┌──
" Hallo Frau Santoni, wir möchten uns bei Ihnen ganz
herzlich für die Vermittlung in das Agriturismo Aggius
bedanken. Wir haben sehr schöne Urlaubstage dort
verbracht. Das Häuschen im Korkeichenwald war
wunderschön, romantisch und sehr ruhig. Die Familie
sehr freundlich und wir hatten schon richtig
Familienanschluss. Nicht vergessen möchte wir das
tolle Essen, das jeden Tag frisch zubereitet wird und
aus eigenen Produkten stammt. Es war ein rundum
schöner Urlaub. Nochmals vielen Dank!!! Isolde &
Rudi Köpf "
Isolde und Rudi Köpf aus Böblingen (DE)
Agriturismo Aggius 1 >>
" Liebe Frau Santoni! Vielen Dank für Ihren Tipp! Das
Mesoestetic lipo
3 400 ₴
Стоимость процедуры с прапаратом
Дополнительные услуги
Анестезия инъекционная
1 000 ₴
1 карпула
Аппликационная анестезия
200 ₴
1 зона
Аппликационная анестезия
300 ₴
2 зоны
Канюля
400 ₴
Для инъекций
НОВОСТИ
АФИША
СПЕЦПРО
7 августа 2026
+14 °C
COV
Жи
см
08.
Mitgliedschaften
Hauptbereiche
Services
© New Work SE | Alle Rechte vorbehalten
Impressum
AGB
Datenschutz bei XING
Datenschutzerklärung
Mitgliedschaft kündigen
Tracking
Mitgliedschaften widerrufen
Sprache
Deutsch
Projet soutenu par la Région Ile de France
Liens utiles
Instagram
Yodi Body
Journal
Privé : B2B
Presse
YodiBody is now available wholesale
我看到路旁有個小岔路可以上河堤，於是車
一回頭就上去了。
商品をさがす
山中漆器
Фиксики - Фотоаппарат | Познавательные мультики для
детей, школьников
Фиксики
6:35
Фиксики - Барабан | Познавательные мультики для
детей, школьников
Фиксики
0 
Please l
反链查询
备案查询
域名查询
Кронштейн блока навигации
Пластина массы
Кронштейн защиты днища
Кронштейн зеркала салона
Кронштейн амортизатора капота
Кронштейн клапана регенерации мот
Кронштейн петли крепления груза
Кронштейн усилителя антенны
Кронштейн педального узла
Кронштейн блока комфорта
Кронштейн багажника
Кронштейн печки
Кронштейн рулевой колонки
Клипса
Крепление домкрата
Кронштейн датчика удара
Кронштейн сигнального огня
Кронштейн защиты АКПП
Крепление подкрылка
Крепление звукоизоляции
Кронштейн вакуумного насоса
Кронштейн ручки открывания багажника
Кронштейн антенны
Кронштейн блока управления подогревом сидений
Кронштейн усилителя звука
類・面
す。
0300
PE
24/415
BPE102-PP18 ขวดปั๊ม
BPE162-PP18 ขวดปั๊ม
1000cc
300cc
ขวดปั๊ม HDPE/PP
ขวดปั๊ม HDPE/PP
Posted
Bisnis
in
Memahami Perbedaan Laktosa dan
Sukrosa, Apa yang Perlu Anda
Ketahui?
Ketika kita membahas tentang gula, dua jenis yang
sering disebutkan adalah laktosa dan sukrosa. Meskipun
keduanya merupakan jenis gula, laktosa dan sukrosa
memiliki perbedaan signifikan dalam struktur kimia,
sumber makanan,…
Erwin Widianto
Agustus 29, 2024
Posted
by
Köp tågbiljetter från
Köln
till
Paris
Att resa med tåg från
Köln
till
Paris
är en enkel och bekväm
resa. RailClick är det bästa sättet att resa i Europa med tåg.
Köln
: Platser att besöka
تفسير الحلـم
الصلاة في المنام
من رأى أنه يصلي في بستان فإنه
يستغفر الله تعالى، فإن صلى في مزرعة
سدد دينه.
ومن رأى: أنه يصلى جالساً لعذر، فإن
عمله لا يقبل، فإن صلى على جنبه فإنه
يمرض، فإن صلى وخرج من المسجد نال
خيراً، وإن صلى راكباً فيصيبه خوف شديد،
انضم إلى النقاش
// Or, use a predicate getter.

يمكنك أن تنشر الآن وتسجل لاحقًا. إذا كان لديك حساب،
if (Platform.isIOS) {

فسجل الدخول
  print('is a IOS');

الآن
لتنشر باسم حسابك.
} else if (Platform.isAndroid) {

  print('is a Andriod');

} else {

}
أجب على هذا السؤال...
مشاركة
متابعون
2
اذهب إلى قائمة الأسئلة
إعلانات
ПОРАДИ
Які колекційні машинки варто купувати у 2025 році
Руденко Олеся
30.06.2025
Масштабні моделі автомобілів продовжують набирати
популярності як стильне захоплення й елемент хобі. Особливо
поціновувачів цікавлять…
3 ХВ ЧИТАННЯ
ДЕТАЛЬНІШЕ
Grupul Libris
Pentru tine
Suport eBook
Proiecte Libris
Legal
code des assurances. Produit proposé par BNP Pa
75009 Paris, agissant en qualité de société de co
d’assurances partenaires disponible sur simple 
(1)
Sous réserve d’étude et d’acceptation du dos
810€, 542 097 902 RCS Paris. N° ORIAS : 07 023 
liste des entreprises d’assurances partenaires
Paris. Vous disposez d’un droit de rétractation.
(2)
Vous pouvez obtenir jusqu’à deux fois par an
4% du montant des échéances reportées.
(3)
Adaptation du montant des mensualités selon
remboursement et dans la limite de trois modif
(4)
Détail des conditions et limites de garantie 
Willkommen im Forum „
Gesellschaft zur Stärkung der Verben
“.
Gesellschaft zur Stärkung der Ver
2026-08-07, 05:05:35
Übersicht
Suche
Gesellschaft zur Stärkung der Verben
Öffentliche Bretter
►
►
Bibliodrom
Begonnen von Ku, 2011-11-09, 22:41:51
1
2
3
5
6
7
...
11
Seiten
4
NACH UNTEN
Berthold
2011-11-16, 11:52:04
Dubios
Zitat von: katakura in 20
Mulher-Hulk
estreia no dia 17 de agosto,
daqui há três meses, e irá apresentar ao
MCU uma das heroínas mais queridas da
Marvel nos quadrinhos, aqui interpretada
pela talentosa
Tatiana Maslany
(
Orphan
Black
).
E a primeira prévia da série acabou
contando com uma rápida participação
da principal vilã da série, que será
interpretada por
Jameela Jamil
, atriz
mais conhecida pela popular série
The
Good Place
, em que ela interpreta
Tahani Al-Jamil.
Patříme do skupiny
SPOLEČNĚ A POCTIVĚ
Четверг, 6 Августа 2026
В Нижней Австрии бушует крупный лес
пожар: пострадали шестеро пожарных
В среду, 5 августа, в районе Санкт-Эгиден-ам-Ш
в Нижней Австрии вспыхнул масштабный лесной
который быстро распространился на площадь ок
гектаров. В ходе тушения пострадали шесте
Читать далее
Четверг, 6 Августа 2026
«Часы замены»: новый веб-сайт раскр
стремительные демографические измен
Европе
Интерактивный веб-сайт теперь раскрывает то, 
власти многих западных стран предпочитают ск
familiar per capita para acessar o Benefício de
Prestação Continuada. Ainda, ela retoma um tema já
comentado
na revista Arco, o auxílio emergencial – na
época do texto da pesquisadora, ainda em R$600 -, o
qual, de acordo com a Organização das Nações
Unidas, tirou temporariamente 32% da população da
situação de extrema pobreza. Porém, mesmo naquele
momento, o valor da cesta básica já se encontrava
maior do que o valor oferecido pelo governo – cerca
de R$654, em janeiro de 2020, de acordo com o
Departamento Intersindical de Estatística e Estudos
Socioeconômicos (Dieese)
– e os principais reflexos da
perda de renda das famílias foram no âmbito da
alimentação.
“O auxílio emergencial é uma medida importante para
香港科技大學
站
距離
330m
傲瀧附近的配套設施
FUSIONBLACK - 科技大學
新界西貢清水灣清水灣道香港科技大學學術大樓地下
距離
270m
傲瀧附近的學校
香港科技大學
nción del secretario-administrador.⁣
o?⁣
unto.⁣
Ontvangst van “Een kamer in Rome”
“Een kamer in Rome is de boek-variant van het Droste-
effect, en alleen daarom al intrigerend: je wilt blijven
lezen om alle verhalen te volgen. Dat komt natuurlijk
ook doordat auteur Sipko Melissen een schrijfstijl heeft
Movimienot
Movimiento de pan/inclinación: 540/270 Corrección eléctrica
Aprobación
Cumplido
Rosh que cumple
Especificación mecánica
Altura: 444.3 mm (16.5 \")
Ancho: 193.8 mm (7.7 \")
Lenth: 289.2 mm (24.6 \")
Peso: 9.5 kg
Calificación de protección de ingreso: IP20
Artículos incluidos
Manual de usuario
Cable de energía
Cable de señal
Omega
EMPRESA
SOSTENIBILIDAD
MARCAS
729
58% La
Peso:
└──
▶ **Activity**: Repeat the data above starting at the line with "Movimiento de pan/inclinación: 540/270" and ending at its last line, exactly, with no other lines.

▶ **Written solution**:
Movimiento de pan/inclinación: 540/270 Corrección eléctrica
Aprobación
Cumplido
Rosh que cumple
Especificación mecánica
Altura: 444.3 mm (16.5 \")
Ancho: 193.8 mm (7.7 \")
Lenth: 289.2 mm (24.6 \")
Peso: 9.5 kg
Calificación de protección de ingreso: IP20
Artículos incluidos
Manual de usuario
Cable de energía
Cable de señal
Omega
EMPRESA
SOSTENIBILIDAD
MARCAS
729
58% La
Peso:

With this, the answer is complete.